What to do:
Go through the data and report each line that holds the string "Village".

Data records:
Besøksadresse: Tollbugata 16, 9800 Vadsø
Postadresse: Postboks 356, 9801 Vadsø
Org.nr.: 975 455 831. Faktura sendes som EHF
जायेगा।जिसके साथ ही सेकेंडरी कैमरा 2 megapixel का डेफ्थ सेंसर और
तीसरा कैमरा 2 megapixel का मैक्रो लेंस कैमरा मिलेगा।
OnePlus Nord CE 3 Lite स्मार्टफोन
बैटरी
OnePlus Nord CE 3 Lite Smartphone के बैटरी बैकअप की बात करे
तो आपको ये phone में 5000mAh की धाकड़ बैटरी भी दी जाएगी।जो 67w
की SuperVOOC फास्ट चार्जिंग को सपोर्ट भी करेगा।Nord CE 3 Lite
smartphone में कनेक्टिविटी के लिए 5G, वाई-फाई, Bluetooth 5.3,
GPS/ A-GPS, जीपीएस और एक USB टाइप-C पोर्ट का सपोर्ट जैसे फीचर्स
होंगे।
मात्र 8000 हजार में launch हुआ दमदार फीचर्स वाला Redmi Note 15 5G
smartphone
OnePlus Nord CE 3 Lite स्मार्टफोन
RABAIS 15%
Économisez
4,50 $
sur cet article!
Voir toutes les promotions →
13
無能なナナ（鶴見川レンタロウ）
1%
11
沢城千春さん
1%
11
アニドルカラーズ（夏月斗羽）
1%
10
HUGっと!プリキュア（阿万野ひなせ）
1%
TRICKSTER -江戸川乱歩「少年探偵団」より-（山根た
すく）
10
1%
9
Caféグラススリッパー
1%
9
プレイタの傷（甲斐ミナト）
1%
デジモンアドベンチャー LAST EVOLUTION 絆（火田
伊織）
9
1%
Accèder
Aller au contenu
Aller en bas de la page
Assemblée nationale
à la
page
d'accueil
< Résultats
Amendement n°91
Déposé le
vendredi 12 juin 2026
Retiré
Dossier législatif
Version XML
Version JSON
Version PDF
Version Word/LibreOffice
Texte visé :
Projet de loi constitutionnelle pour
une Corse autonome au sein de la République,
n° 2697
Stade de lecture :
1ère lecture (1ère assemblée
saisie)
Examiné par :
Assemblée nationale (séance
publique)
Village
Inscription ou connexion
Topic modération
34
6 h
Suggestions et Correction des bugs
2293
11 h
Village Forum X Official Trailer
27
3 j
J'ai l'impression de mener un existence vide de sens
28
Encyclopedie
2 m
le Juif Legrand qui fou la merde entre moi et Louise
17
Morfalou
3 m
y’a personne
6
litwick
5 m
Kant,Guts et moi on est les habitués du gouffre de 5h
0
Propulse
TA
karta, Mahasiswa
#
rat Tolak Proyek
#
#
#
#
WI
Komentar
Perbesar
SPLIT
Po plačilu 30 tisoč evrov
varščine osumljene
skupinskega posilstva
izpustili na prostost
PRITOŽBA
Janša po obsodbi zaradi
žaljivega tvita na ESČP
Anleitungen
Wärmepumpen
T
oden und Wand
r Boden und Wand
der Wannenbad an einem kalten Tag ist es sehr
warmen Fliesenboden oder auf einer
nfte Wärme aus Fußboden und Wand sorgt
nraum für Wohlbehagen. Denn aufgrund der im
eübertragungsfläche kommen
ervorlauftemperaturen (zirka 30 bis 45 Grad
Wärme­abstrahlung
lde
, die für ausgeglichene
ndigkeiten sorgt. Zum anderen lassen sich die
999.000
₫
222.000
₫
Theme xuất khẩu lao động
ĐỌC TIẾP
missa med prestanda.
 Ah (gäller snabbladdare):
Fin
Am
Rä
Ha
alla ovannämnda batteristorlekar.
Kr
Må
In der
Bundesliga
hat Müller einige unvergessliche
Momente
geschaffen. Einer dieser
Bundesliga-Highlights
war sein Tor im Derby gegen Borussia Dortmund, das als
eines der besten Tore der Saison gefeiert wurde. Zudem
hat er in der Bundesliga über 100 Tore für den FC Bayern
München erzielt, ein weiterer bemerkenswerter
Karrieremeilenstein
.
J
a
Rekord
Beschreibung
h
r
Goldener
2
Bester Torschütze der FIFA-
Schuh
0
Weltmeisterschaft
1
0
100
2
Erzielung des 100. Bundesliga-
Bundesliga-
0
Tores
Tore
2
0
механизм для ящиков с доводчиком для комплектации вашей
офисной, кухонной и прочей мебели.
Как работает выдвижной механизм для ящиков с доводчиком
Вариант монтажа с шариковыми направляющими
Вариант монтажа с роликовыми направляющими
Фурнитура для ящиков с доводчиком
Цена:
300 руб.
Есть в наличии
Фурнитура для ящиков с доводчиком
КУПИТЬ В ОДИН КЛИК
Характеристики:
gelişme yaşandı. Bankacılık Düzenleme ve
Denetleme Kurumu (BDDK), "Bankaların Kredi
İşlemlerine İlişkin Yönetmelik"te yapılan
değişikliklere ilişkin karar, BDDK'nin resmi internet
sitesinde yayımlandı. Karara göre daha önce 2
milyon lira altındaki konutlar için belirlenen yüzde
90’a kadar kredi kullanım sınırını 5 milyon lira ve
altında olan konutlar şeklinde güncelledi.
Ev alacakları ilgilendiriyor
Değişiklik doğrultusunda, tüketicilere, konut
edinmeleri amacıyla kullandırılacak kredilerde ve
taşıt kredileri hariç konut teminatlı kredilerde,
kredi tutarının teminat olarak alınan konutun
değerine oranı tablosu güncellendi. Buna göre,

Result of the exercise:
Village
Village Forum X Official Trailer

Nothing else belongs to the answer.